== EXERCISE OBJECTIVE ==
Print every line of the items below word for word, keeping each line break where it stands.

*** Opening of DATA UNDER STUDY ***

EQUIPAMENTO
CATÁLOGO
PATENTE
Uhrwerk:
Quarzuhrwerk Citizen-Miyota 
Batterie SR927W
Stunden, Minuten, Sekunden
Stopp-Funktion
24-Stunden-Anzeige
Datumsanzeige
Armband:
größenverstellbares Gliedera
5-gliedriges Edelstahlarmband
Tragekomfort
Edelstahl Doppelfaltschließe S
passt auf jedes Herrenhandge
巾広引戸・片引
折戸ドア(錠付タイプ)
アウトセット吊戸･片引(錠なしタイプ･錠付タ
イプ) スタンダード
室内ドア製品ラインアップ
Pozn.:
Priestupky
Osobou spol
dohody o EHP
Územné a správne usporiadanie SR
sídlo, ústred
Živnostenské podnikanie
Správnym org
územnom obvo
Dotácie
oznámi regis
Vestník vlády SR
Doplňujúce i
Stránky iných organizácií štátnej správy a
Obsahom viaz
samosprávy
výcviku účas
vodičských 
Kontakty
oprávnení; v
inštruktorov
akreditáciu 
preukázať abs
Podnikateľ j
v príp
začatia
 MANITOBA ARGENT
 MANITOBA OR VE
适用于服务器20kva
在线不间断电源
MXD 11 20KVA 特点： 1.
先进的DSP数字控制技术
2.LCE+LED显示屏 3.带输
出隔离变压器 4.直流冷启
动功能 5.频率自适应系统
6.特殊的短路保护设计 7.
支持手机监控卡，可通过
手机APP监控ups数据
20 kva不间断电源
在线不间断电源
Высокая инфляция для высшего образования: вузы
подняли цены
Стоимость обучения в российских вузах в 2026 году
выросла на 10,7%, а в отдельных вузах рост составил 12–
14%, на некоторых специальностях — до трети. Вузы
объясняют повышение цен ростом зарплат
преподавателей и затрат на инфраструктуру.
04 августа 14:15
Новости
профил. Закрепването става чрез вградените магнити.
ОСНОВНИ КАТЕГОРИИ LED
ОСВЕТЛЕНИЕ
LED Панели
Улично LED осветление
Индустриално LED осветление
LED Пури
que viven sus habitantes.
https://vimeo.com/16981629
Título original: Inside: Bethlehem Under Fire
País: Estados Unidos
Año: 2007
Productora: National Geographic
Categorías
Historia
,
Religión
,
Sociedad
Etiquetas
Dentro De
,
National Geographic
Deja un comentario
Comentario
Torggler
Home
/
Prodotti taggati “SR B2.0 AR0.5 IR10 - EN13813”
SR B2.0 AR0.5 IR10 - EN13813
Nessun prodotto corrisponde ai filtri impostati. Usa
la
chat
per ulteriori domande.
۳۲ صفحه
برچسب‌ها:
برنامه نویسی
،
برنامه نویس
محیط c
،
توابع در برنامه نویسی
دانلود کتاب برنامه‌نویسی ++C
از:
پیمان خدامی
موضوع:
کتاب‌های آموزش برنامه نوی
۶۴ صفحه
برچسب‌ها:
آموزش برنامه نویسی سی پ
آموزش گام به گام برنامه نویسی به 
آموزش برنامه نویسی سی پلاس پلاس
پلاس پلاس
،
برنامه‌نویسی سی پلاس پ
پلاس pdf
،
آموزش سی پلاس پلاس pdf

*** Close of DATA UNDER STUDY ***

== THE ANSWER ==
EQUIPAMENTO
CATÁLOGO
PATENTE
Uhrwerk:
Quarzuhrwerk Citizen-Miyota 
Batterie SR927W
Stunden, Minuten, Sekunden
Stopp-Funktion
24-Stunden-Anzeige
Datumsanzeige
Armband:
größenverstellbares Gliedera
5-gliedriges Edelstahlarmband
Tragekomfort
Edelstahl Doppelfaltschließe S
passt auf jedes Herrenhandge
巾広引戸・片引
折戸ドア(錠付タイプ)
アウトセット吊戸･片引(錠なしタイプ･錠付タ
イプ) スタンダード
室内ドア製品ラインアップ
Pozn.:
Priestupky
Osobou spol
dohody o EHP
Územné a správne usporiadanie SR
sídlo, ústred
Živnostenské podnikanie
Správnym org
územnom obvo
Dotácie
oznámi regis
Vestník vlády SR
Doplňujúce i
Stránky iných organizácií štátnej správy a
Obsahom viaz
samosprávy
výcviku účas
vodičských 
Kontakty
oprávnení; v
inštruktorov
akreditáciu 
preukázať abs
Podnikateľ j
v príp
začatia
 MANITOBA ARGENT
 MANITOBA OR VE
适用于服务器20kva
在线不间断电源
MXD 11 20KVA 特点： 1.
先进的DSP数字控制技术
2.LCE+LED显示屏 3.带输
出隔离变压器 4.直流冷启
动功能 5.频率自适应系统
6.特殊的短路保护设计 7.
支持手机监控卡，可通过
手机APP监控ups数据
20 kva不间断电源
在线不间断电源
Высокая инфляция для высшего образования: вузы
подняли цены
Стоимость обучения в российских вузах в 2026 году
выросла на 10,7%, а в отдельных вузах рост составил 12–
14%, на некоторых специальностях — до трети. Вузы
объясняют повышение цен ростом зарплат
преподавателей и затрат на инфраструктуру.
04 августа 14:15
Новости
профил. Закрепването става чрез вградените магнити.
ОСНОВНИ КАТЕГОРИИ LED
ОСВЕТЛЕНИЕ
LED Панели
Улично LED осветление
Индустриално LED осветление
LED Пури
que viven sus habitantes.
https://vimeo.com/16981629
Título original: Inside: Bethlehem Under Fire
País: Estados Unidos
Año: 2007
Productora: National Geographic
Categorías
Historia
,
Religión
,
Sociedad
Etiquetas
Dentro De
,
National Geographic
Deja un comentario
Comentario
Torggler
Home
/
Prodotti taggati “SR B2.0 AR0.5 IR10 - EN13813”
SR B2.0 AR0.5 IR10 - EN13813
Nessun prodotto corrisponde ai filtri impostati. Usa
la
chat
per ulteriori domande.
۳۲ صفحه
برچسب‌ها:
برنامه نویسی
،
برنامه نویس
محیط c
،
توابع در برنامه نویسی
دانلود کتاب برنامه‌نویسی ++C
از:
پیمان خدامی
موضوع:
کتاب‌های آموزش برنامه نوی
۶۴ صفحه
برچسب‌ها:
آموزش برنامه نویسی سی پ
آموزش گام به گام برنامه نویسی به 
آموزش برنامه نویسی سی پلاس پلاس
پلاس پلاس
،
برنامه‌نویسی سی پلاس پ
پلاس pdf
،
آموزش سی پلاس پلاس pdf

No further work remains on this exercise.